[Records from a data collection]
◇ ◇ ◇ ◇
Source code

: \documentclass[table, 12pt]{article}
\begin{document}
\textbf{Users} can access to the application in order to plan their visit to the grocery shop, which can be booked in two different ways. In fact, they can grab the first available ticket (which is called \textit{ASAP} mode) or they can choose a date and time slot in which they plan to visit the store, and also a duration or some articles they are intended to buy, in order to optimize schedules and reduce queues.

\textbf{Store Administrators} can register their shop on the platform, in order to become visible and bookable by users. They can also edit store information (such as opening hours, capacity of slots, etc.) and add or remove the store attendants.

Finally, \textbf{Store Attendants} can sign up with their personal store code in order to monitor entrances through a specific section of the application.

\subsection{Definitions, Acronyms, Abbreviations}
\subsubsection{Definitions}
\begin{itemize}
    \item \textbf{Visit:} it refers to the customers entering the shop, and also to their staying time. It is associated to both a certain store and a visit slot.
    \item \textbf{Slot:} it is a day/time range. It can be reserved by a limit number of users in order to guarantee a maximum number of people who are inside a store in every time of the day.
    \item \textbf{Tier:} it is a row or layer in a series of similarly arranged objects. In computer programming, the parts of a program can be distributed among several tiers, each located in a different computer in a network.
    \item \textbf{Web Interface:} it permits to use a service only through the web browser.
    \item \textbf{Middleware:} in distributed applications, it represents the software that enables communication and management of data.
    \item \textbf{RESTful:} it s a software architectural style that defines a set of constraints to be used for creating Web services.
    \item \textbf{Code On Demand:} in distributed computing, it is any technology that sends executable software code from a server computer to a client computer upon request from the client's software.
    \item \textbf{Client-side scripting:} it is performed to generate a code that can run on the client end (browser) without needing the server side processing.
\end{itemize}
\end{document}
◇ ◇ ◇ ◇
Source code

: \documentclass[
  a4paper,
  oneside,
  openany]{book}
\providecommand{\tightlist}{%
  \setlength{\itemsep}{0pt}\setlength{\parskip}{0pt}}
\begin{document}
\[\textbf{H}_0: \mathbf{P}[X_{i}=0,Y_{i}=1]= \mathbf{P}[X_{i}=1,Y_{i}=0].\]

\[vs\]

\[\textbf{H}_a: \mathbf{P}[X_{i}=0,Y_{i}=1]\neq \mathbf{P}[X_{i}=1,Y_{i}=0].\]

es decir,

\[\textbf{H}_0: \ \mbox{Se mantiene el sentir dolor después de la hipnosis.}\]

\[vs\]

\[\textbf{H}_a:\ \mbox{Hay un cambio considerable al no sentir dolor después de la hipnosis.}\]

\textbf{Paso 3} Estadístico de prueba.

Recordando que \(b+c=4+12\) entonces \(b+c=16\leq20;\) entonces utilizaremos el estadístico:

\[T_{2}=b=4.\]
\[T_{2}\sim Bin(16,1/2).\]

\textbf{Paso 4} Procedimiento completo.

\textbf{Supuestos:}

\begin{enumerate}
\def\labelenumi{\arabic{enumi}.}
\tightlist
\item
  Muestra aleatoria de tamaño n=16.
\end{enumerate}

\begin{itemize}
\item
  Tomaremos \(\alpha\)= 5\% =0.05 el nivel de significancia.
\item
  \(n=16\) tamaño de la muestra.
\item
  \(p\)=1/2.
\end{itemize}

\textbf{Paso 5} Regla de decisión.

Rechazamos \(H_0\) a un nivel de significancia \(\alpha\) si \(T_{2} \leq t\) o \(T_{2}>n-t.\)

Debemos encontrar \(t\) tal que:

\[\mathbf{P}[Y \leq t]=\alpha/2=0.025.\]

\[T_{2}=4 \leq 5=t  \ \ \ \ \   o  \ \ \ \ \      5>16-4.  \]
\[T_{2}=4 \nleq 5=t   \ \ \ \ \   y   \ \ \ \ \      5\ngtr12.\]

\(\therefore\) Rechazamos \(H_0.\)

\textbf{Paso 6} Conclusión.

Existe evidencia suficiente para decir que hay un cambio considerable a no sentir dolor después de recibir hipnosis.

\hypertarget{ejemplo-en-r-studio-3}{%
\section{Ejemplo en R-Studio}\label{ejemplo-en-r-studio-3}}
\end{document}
◇ ◇ ◇ ◇
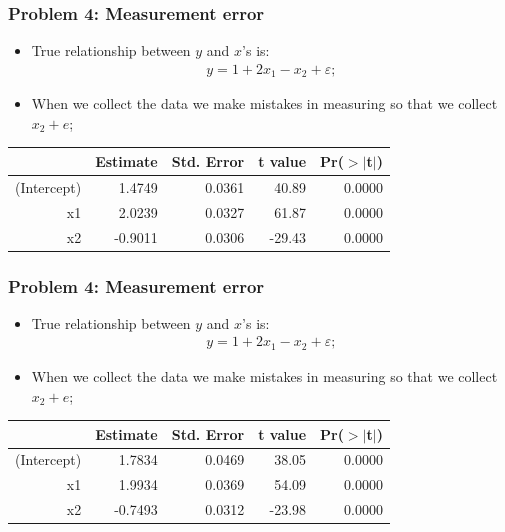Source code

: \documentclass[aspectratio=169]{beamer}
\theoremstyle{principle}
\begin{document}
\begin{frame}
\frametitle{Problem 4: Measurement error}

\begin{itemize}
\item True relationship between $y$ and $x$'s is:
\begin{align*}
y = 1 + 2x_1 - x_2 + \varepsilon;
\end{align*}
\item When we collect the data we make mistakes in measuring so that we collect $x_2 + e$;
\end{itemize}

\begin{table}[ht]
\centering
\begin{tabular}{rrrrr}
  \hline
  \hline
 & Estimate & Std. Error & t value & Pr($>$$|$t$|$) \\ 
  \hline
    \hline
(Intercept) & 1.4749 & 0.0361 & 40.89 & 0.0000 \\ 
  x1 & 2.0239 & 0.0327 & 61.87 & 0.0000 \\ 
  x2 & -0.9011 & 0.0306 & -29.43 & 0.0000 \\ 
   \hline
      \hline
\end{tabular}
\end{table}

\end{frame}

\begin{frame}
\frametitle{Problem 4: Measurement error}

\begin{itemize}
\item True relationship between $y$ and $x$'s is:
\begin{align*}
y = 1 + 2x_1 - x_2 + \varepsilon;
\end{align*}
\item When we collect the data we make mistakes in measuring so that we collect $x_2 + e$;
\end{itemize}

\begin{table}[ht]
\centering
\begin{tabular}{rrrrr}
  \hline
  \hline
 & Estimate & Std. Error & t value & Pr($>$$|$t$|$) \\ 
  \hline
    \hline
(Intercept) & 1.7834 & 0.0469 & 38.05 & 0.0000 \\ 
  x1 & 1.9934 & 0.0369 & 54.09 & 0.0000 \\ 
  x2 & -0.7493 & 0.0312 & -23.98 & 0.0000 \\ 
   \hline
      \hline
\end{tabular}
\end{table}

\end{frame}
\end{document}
◇ ◇ ◇ ◇
[Aim of the task] The answer must consist of each line in the entries above that includes "hipnosis".

[Task answer]
\[\textbf{H}_0: \ \mbox{Se mantiene el sentir dolor después de la hipnosis.}\]
\[\textbf{H}_a:\ \mbox{Hay un cambio considerable al no sentir dolor después de la hipnosis.}\]
Existe evidencia suficiente para decir que hay un cambio considerable a no sentir dolor después de recibir hipnosis.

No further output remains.